─── DATA TO PROCESS
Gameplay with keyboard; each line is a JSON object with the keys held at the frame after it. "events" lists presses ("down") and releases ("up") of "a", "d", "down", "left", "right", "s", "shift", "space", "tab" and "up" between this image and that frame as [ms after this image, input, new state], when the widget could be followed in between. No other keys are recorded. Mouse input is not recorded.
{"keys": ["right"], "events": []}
──────
─── DATA TO PROCESS
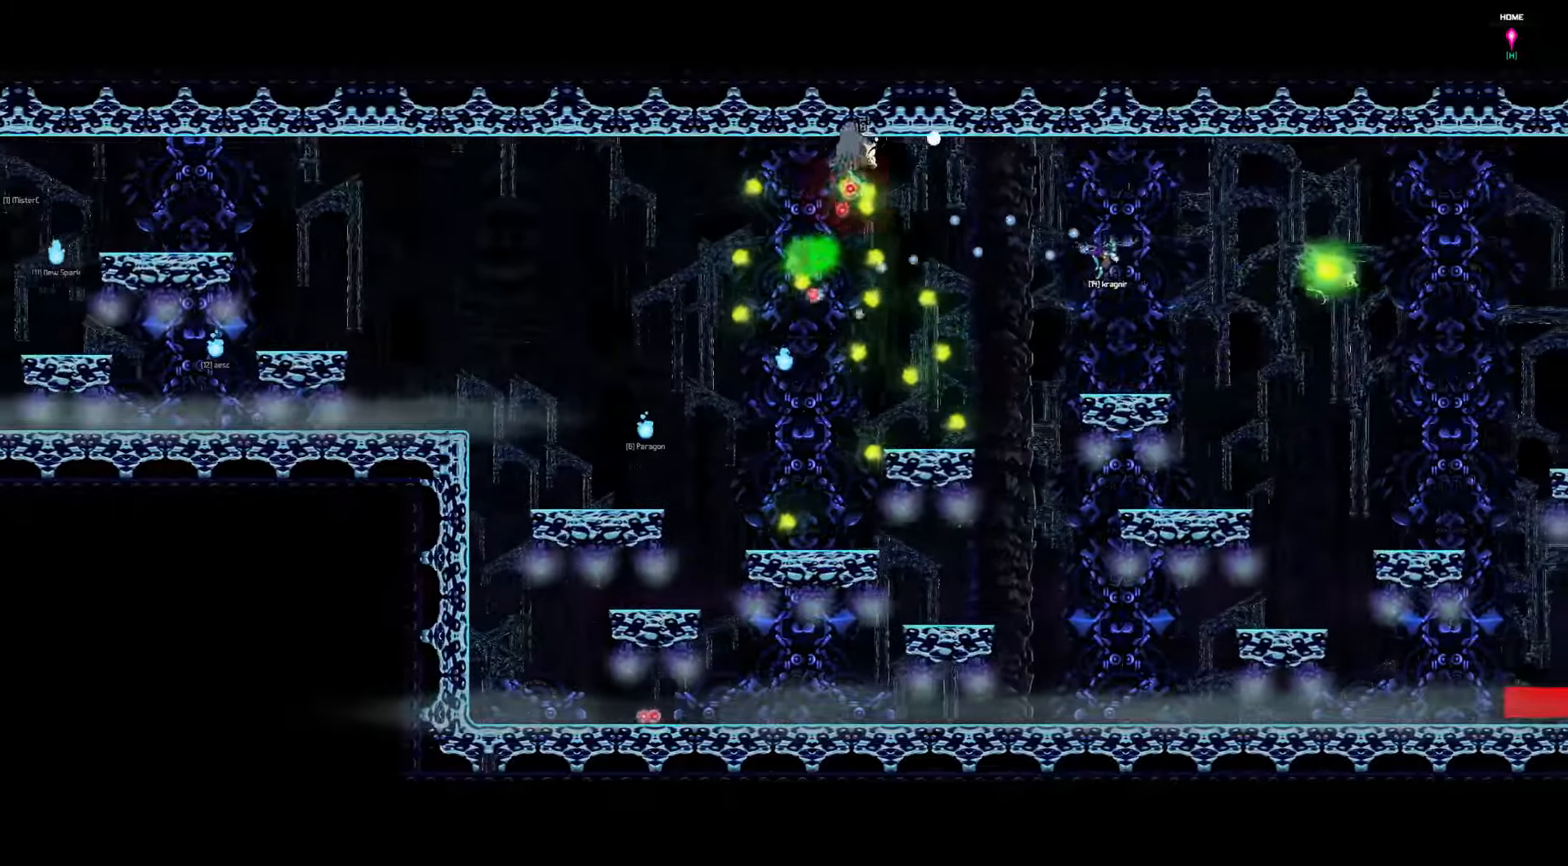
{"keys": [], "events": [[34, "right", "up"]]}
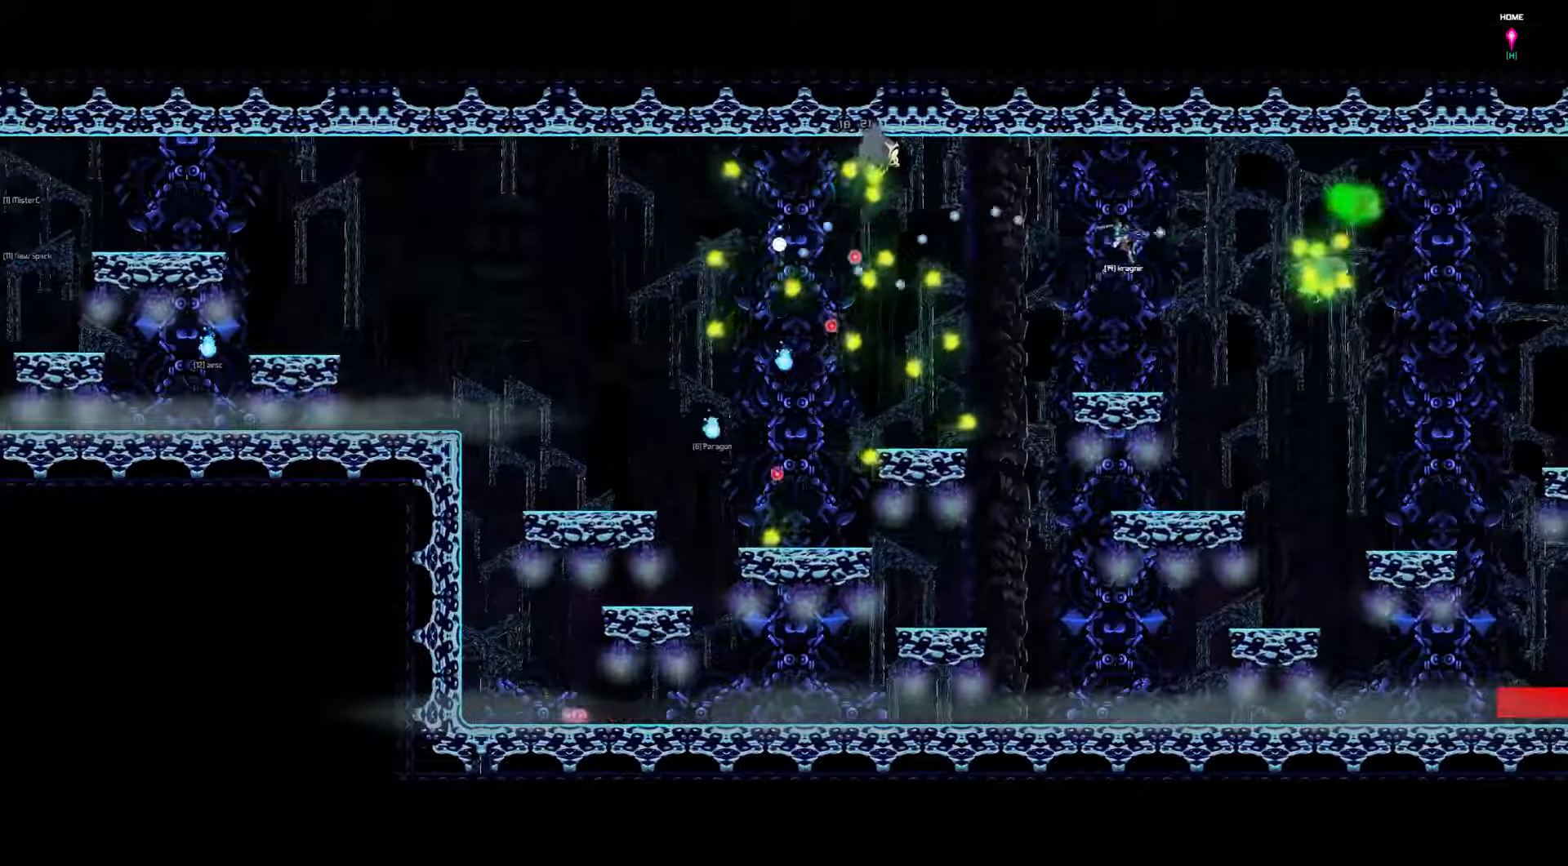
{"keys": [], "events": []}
──────
- WHAT YOU SHOULD DO
Wherever the word "right" appears in the entries above, copy that line.

- OUTPUT OF THE TASK
Gameplay with keyboard; each line is a JSON object with the keys held at the frame after it. "events" lists presses ("down") and releases ("up") of "a", "d", "down", "left", "right", "s", "shift", "space", "tab" and "up" between this image and that frame as [ms after this image, input, new state], when the widget could be followed in between. No other keys are recorded. Mouse input is not recorded.
{"keys": ["right"], "events": []}
{"keys": [], "events": [[34, "right", "up"]]}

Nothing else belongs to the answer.